Title: Written in the Stars
Author: Aisha Saeed
Publisher: Nancy Paulsen Books, 2015
Genre: Young Adult – Contemporary
Page Count: 277
My Rating: 3.5 stars
Where to Purchase: Amazon, The Book Depository, Barnes and Noble
synopsis (from goodreads):
Consider reading my thoughts before reading the synopsis!
This heart-wrenching novel explores what it is like to be thrust into an unwanted marriage. Has Naila’s fate been written in the stars? Or can she still make her own destiny?

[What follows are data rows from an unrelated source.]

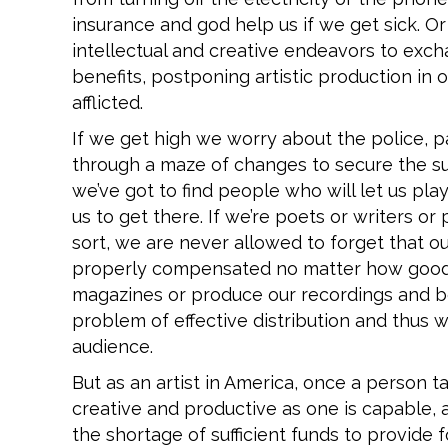
insurance and god help us if we get sick. O
intellectual and creative endeavors to exc
benefits, postponing artistic production in 
afflicted.
If we get high we worry about the police, p
through a maze of changes to secure the s
we’ve got to find people who will let us pl
us to get there. If we’re poets or writers or 
sort, we are never allowed to forget that ou
properly compensated no matter how good 
magazines or produce our recordings and bo
problem of effective distribution and thus wi
audience.
But as an artist in America, once a person 
creative and productive as one is capable, a
the shortage of sufficient funds to provide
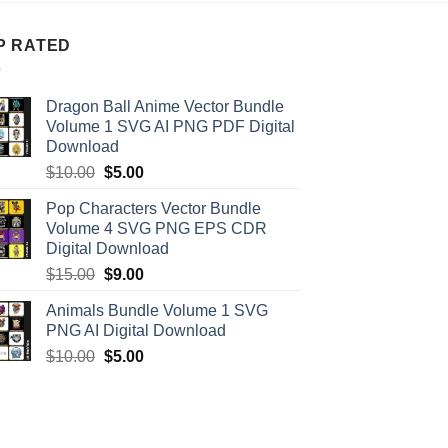
P RATED
Dragon Ball Anime Vector Bundle
Volume 1 SVG AI PNG PDF Digital
Download
Original
Current
$
10.00
$
5.00
price
price
Pop Characters Vector Bundle
was:
is:
Volume 4 SVG PNG EPS CDR
$10.00.
$5.00.
Digital Download
Original
Current
$
15.00
$
9.00
price
price
Animals Bundle Volume 1 SVG
was:
is:
PNG AI Digital Download
$15.00.
$9.00.
Original
Current
$
10.00
$
5.00
price
price
was:
is:
$10.00.
$5.00.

Naila’s conservative immigrant parents have always said the same thing: She may choose what to study, how to wear her hair, and what to be when she grows up—but they will choose her husband. Following their cultural tradition, they will plan an arranged marriage for her. And until then, dating—even friendship with a boy—is forbidden. When Naila breaks their rule by falling in love with Saif, her parents are livid. Convinced she has forgotten who she truly is, they travel to Pakistan to visit relatives and explore their roots. But Naila’s vacation turns into a nightmare when she learns that plans have changed—her parents have found her a husband and they want her to marry him, now! Despite her greatest efforts, Naila is aghast to find herself cut off from everything and everyone she once knew. Her only hope of escape is Saif . . . if he can find her before it’s too late.

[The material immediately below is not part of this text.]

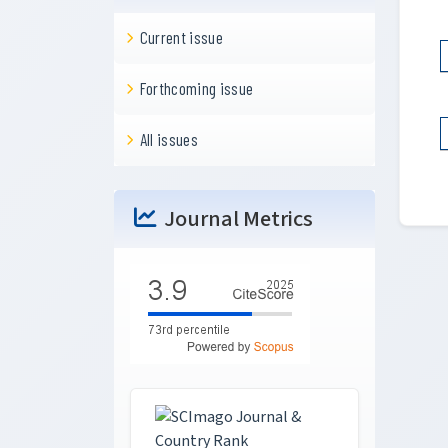
Current issue
Forthcoming issue
All issues
Journal Metrics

This is actually a book I don’t recommend reading the synopsis for, as I feel it spoils a lot of elements of the book. I know I know.. I just posted the synopsis. But that is my review structure and I’m sticking to it.

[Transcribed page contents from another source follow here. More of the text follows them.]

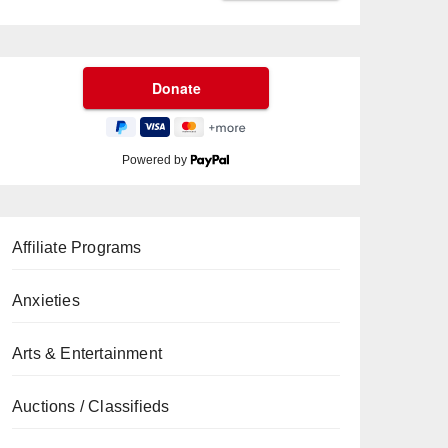
Powered by
Affiliate Programs
Anxieties
Arts & Entertainment
Auctions / Classifieds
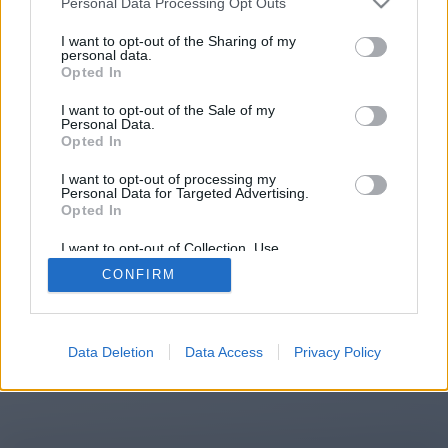
Personal Data Processing Opt Outs
You will be redirected in
14
I want to opt-out of the Sharing of my
personal data.
Opted In
seconds.
I want to opt-out of the Sale of my
Personal Data.
Opted In
If the redirection does not start
I want to opt-out of processing my
automatically, please click the link
Personal Data for Targeted Advertising.
above.
Opted In
I want to opt-out of Collection, Use,
Retention, Sale, and/or Sharing of my
CONFIRM
Personal Data that Is Unrelated with the
Purposes for which it was collected.
2014-2026 ©
Chatujme.cz
Opted Out
Data Deletion
Data Access
Privacy Policy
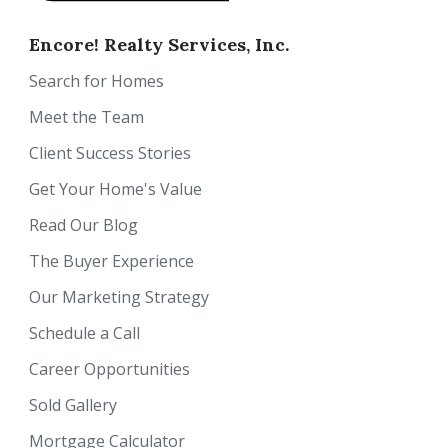
Encore! Realty Services, Inc.
Search for Homes
Meet the Team
Client Success Stories
Get Your Home's Value
Read Our Blog
The Buyer Experience
Our Marketing Strategy
Schedule a Call
Career Opportunities
Sold Gallery
Mortgage Calculator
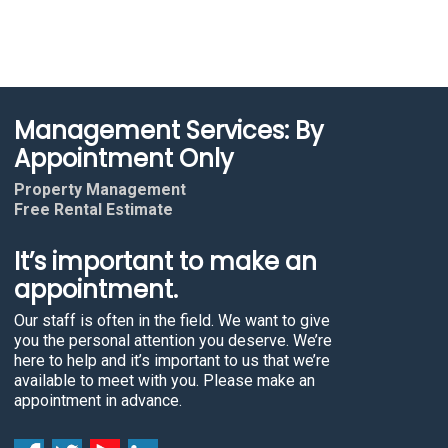
Management Services: By
Appointment Only
Property Management
Free Rental Estimate
It’s important to make an
appointment.
Our staff is often in the field. We want to give
you the personal attention you deserve. We’re
here to help and it’s important to us that we’re
available to meet with you. Please make an
appointment in advance.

First off, this was a very interesting story about a subject matter I had never read about before. It introduces the reader to the culture slowly, and I found a lot about it very fascinating.
While I felt for Naila and her plight, I also found her very naive at times. I saw the plot twist coming from a mile away, and it seemed obvious to everyone but her. I also found that due to how short the story was, many of the characters weren’t developed. I was hoping for more interactions with her family that made them more sympathetic, when we instead got a very stereotypical image of them and their beliefs. I kept waiting for them to get some redemption, and they never did. I found it very interesting that the author is in a happily arranged marriage herself, and chose instead to write about the horror’s surrounding that same topic. I was expecting this book to have a little more middle ground on the subject. While the situations she chose to depict are important, I think that is often the image we see of Middle Eastern culture here in the West, and I would have liked to see something different there.
Lastly, I also found the writing to be simple, and the plot to overall be wrapped up a little too quickly and easily. The writing allowed for the story to move quickly, but it was also very blunt. It made me feel like I was reading a script more than a story. I also felt that the conflict was wrapped up very quickly, leaving me reeling a bit. This story is very intense, and it is brought to a close rather easily. I also felt that the ending was a tad unrealistic for the story.
Overall, I enjoyed this book. I found it to be a quick read about a subject matter that many of us don’t know much about. While I had some problems with it, I still think it is worth a read if you are interested.